Start of Block

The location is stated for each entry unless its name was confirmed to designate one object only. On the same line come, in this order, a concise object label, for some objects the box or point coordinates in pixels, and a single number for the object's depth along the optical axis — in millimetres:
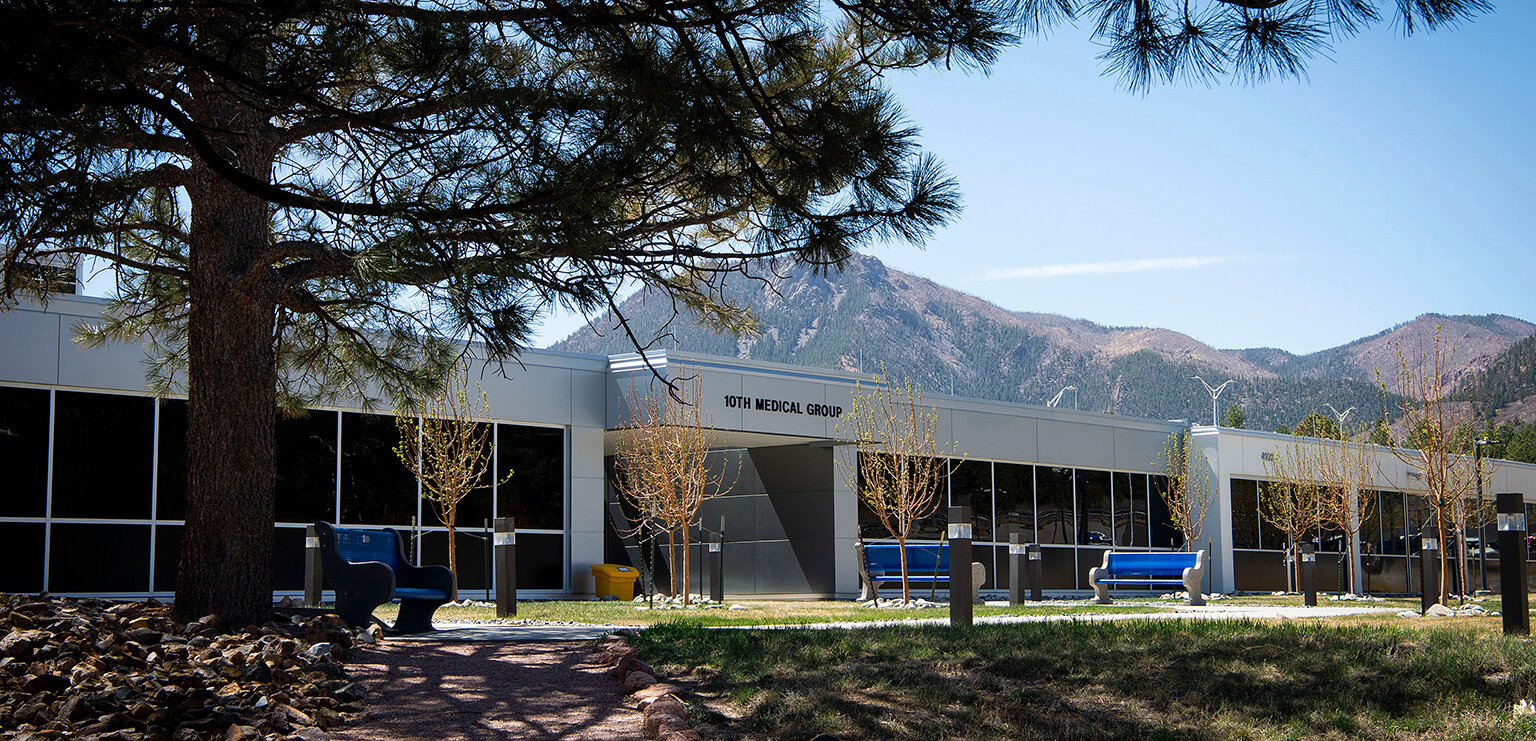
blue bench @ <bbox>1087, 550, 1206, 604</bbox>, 21234
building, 15586
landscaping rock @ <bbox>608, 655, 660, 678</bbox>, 7871
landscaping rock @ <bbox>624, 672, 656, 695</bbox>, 7383
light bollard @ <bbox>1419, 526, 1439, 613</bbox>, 16986
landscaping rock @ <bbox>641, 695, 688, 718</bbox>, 6457
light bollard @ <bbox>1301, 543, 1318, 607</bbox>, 19870
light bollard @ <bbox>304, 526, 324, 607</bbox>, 14539
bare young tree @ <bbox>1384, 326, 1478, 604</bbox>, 18391
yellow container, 20328
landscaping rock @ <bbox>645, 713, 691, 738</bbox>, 6161
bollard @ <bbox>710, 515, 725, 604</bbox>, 17900
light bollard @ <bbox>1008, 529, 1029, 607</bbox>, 18484
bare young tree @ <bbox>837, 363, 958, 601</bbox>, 19562
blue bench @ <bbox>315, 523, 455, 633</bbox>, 9984
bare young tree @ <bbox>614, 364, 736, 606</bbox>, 18766
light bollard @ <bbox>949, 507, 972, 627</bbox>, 10438
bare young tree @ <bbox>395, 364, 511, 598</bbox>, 17766
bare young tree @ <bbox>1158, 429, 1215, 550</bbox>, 26875
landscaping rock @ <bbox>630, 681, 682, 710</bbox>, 6911
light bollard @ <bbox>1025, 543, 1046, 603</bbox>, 19547
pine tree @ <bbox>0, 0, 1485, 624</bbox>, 5707
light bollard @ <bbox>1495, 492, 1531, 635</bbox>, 10844
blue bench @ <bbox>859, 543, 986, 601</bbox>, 19438
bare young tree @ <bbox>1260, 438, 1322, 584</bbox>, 27062
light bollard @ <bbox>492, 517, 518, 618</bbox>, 14008
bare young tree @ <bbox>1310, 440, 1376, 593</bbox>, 26562
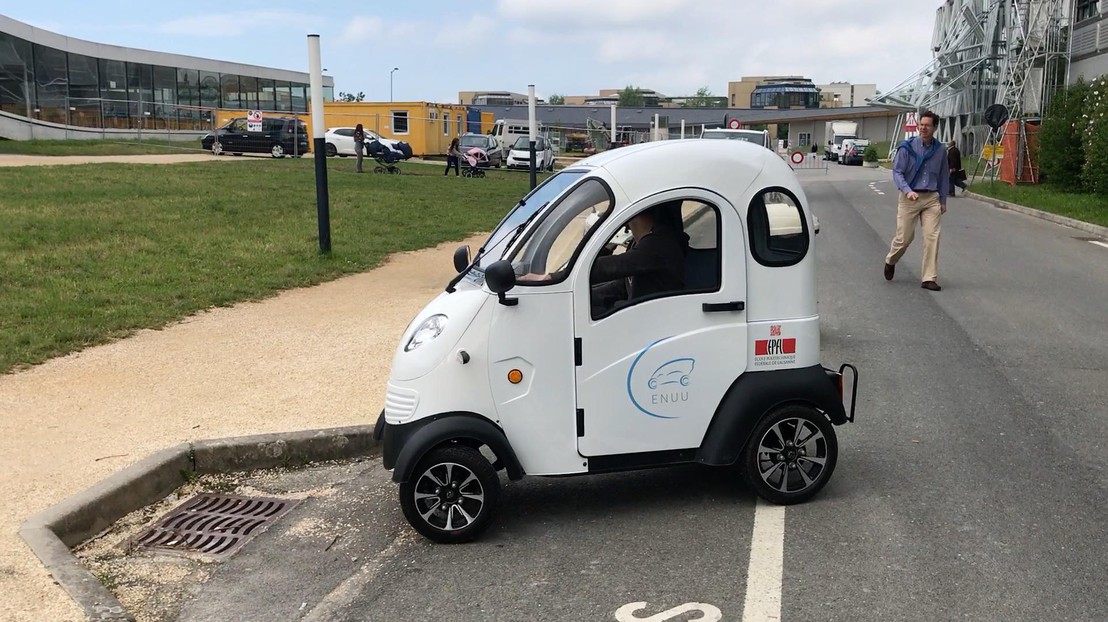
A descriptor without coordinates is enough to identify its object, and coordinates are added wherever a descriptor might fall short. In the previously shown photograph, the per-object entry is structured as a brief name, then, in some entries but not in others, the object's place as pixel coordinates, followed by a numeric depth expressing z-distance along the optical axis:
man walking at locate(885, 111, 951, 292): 11.38
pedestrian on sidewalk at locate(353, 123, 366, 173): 30.39
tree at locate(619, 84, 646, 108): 161.16
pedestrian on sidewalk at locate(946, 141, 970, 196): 23.55
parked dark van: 36.84
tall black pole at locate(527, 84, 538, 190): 22.53
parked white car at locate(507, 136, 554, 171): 39.78
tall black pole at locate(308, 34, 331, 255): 13.37
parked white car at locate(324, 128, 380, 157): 41.22
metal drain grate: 5.05
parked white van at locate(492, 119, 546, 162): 55.03
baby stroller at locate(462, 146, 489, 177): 34.69
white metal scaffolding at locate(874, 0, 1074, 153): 40.06
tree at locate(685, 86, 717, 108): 152.59
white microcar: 4.86
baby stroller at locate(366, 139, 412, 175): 32.03
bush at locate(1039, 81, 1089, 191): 26.61
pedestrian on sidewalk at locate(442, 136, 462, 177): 34.34
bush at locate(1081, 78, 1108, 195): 23.52
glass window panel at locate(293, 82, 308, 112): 62.22
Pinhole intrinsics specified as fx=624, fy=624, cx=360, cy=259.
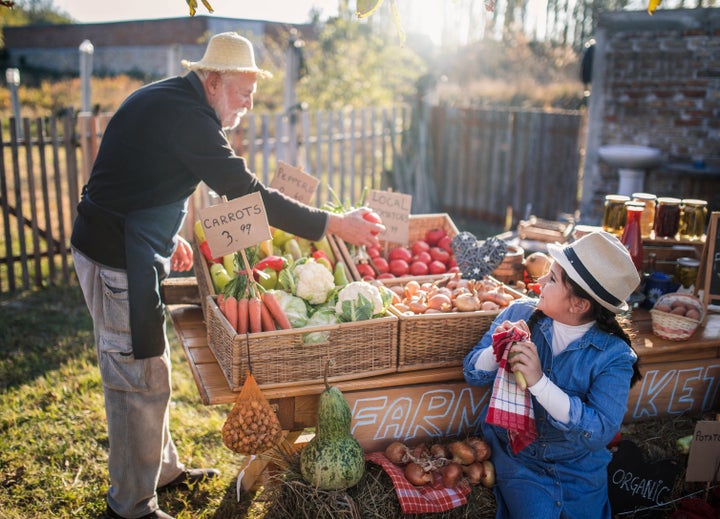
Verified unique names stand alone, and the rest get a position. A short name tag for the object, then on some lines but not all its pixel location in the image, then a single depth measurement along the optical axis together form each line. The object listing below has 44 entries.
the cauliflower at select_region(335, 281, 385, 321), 2.52
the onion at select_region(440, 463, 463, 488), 2.46
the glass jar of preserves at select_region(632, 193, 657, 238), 3.34
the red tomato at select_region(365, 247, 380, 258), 3.57
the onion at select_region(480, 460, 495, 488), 2.52
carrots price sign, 2.47
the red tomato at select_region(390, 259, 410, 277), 3.43
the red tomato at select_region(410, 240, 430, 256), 3.68
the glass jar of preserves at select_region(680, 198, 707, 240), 3.30
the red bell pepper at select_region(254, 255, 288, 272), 2.85
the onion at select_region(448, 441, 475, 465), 2.54
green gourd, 2.35
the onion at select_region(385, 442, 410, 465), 2.55
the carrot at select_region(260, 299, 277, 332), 2.46
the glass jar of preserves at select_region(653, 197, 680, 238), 3.30
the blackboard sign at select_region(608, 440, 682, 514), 2.76
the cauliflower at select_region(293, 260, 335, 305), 2.70
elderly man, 2.52
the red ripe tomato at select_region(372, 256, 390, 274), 3.45
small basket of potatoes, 2.84
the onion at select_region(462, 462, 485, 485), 2.50
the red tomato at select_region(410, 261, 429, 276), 3.44
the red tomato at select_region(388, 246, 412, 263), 3.56
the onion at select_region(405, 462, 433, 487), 2.45
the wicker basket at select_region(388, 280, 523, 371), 2.55
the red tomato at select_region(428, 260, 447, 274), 3.53
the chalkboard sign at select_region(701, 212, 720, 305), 3.06
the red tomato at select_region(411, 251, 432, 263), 3.56
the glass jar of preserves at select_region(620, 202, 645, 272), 3.13
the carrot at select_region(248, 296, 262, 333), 2.43
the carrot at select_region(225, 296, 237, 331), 2.45
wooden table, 2.54
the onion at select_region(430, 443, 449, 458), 2.58
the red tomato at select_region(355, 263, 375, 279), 3.31
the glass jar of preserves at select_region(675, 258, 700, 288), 3.35
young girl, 2.18
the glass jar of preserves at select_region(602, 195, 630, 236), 3.32
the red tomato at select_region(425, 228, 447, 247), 3.89
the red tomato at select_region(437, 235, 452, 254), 3.77
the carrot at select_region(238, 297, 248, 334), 2.43
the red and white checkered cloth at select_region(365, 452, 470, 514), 2.34
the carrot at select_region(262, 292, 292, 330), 2.49
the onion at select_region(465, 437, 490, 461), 2.56
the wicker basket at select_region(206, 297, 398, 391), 2.33
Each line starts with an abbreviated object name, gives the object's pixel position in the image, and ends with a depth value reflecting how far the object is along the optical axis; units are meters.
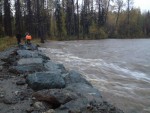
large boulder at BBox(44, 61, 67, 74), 5.07
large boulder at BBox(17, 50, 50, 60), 6.71
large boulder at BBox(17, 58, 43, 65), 5.28
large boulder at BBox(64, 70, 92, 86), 4.25
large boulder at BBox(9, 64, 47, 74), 4.89
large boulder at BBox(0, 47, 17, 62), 6.42
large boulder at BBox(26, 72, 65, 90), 3.74
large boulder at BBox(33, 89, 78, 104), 3.11
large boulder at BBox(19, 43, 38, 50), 9.56
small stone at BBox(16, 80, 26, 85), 4.05
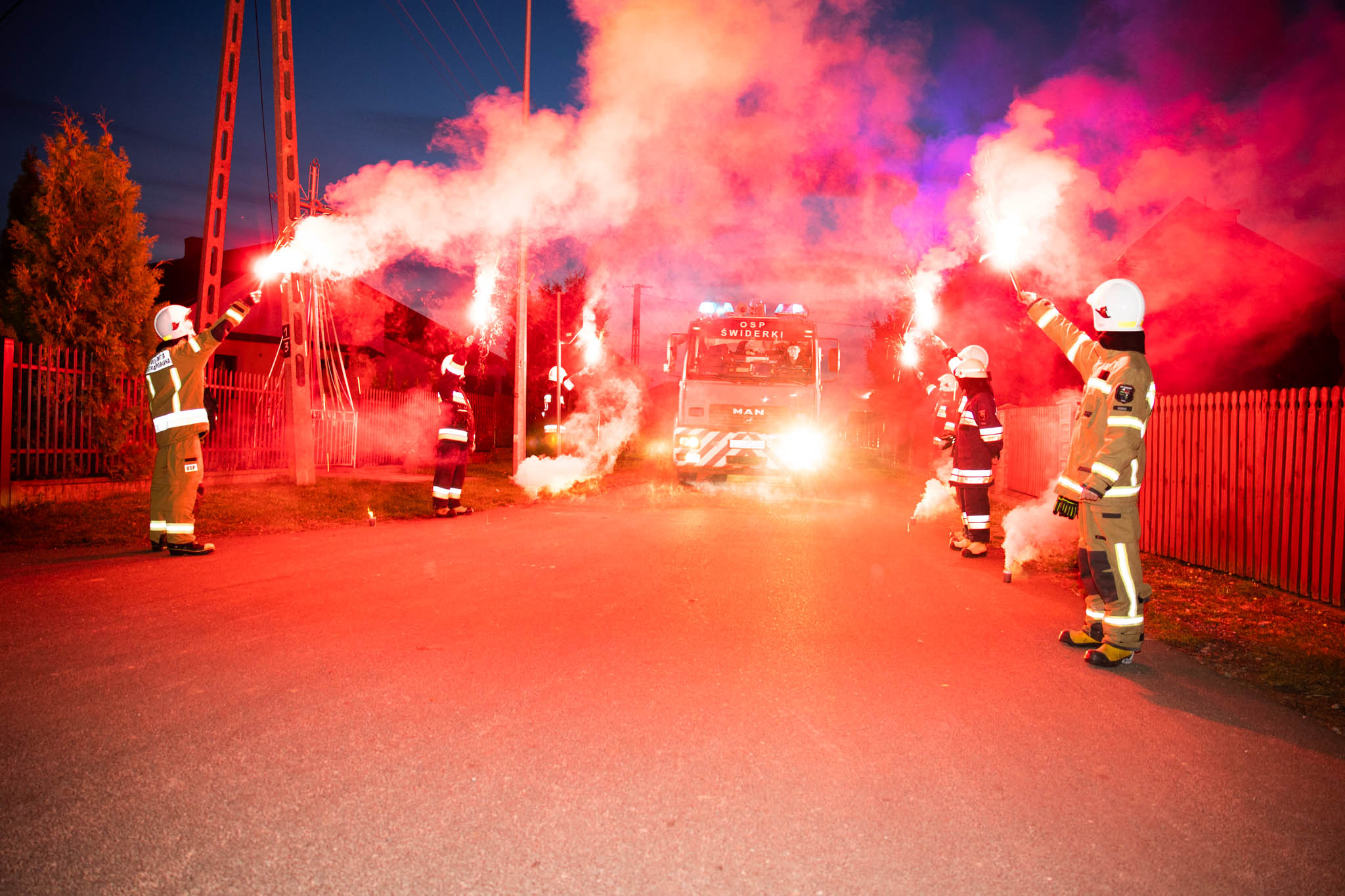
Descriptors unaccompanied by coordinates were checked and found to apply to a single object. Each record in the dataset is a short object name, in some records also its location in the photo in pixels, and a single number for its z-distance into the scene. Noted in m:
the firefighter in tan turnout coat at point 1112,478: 5.04
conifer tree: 11.79
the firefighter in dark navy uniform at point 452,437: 12.13
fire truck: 16.52
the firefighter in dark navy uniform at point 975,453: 9.17
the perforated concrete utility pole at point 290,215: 13.05
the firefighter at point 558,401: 26.15
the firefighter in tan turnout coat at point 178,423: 7.96
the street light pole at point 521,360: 18.70
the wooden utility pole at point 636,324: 44.72
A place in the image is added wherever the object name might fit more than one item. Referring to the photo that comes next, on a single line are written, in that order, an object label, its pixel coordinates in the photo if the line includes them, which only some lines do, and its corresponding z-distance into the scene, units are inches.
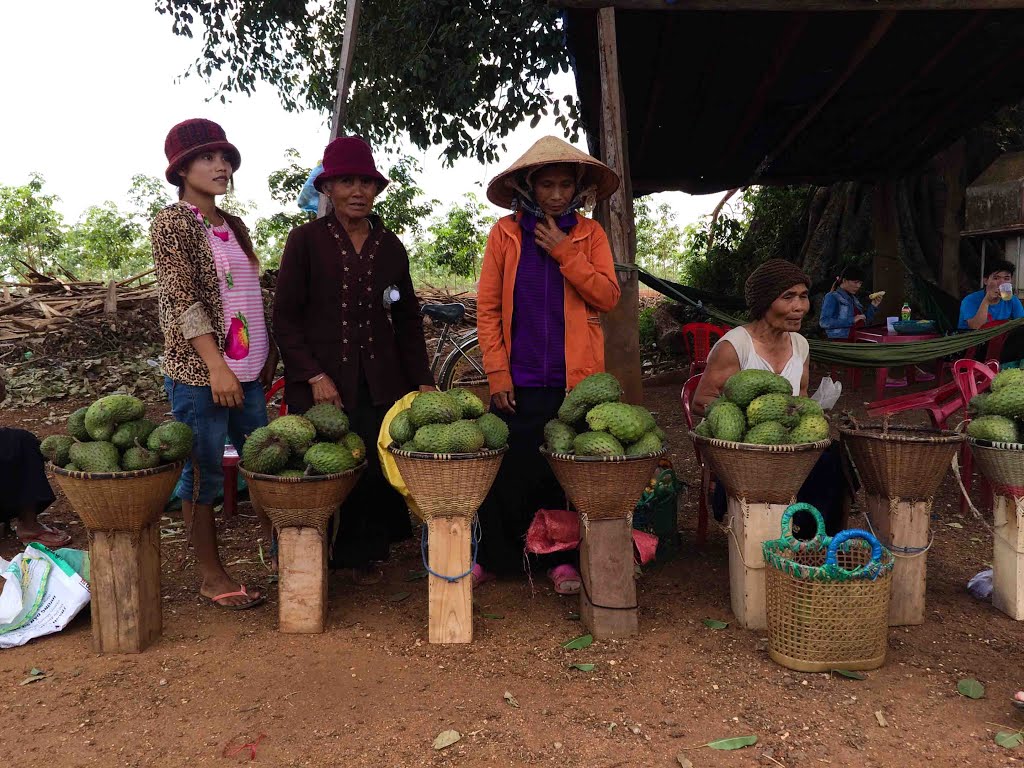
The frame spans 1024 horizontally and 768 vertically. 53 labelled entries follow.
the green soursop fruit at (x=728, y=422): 110.1
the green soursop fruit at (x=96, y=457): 103.1
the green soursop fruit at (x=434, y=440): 106.5
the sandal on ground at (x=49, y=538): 156.6
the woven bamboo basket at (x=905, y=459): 108.9
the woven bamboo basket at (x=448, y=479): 106.7
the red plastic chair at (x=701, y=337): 254.8
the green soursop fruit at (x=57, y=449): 106.7
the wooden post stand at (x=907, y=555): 111.8
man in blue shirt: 241.9
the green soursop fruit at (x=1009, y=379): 113.8
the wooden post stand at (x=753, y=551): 111.2
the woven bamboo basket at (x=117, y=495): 102.2
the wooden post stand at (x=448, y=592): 111.3
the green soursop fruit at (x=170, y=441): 106.8
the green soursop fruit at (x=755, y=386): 114.1
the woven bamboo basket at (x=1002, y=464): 109.0
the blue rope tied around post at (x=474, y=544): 111.0
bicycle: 241.8
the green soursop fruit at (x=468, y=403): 115.2
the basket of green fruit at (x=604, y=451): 107.3
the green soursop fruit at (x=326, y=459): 109.3
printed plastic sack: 112.7
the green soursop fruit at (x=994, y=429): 109.7
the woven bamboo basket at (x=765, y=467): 106.6
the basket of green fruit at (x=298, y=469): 108.8
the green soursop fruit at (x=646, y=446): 108.8
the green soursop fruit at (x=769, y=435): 107.1
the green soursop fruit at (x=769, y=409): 109.7
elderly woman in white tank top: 124.0
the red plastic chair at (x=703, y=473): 137.5
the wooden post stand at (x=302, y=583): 113.0
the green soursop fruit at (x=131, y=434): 107.1
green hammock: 201.3
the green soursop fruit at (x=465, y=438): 106.7
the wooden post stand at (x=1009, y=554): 111.5
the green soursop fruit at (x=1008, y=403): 111.2
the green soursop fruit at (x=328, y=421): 114.3
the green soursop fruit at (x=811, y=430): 107.4
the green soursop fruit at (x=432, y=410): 110.2
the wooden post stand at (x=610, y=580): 111.0
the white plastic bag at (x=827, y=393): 137.6
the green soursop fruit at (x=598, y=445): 106.7
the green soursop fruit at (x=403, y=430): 112.6
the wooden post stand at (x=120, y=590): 106.4
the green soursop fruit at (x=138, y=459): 105.1
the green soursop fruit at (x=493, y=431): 111.8
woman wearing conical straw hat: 122.0
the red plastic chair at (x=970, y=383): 153.9
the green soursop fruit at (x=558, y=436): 111.4
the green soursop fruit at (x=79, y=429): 109.5
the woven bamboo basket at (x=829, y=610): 96.0
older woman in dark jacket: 120.4
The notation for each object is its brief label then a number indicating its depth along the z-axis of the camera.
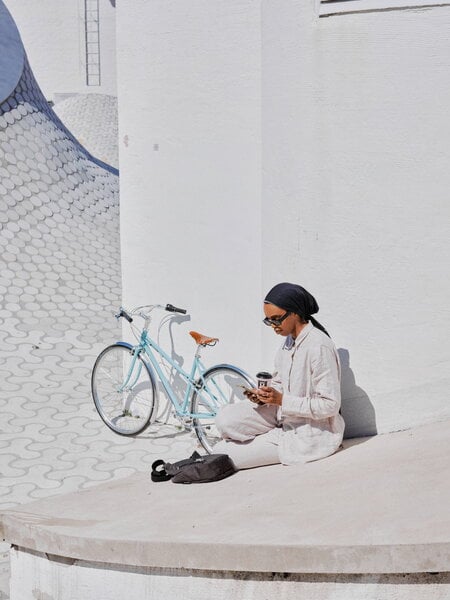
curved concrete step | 2.88
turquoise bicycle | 5.98
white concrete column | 5.80
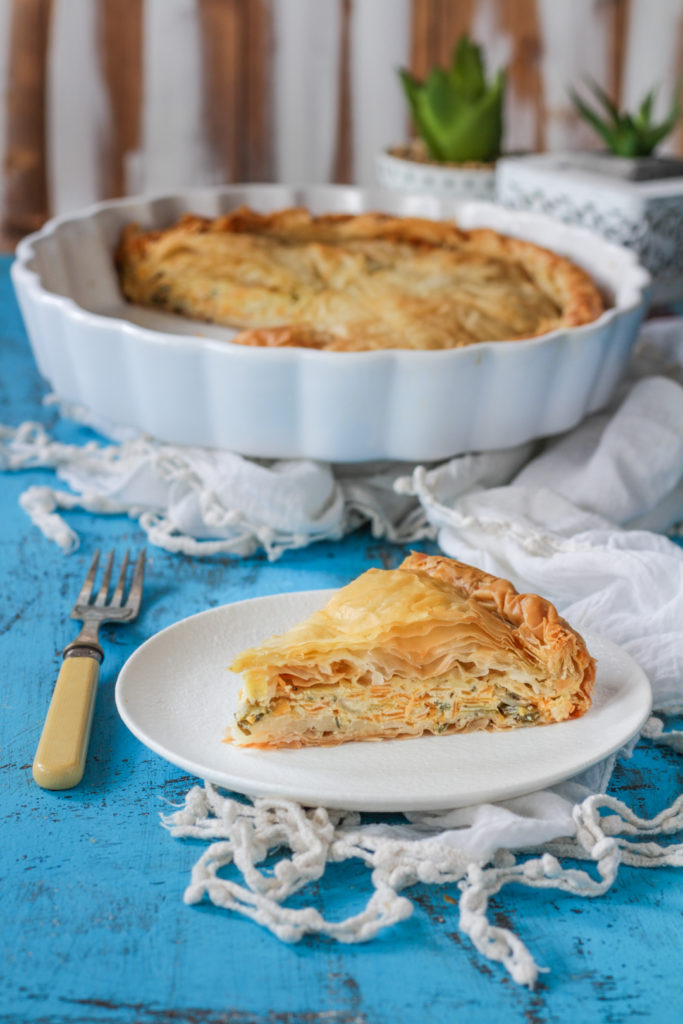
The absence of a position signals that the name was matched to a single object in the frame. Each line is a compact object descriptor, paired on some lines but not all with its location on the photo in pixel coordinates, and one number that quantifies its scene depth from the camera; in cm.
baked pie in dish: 149
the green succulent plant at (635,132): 204
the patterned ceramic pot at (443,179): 221
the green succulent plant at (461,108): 223
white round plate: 80
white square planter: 185
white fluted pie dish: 125
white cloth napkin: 77
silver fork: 85
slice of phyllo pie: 86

End of Block

§ **Brief**: Reproduce each line, exactly as it appears, from the one that contains "the green succulent plant at (461,108): 223" through the last line of the records. Add no other lines.

§ **Response**:
the green succulent plant at (461,108): 223
white round plate: 80
white square planter: 185
white fluted pie dish: 125
white cloth napkin: 77
silver fork: 85
slice of phyllo pie: 86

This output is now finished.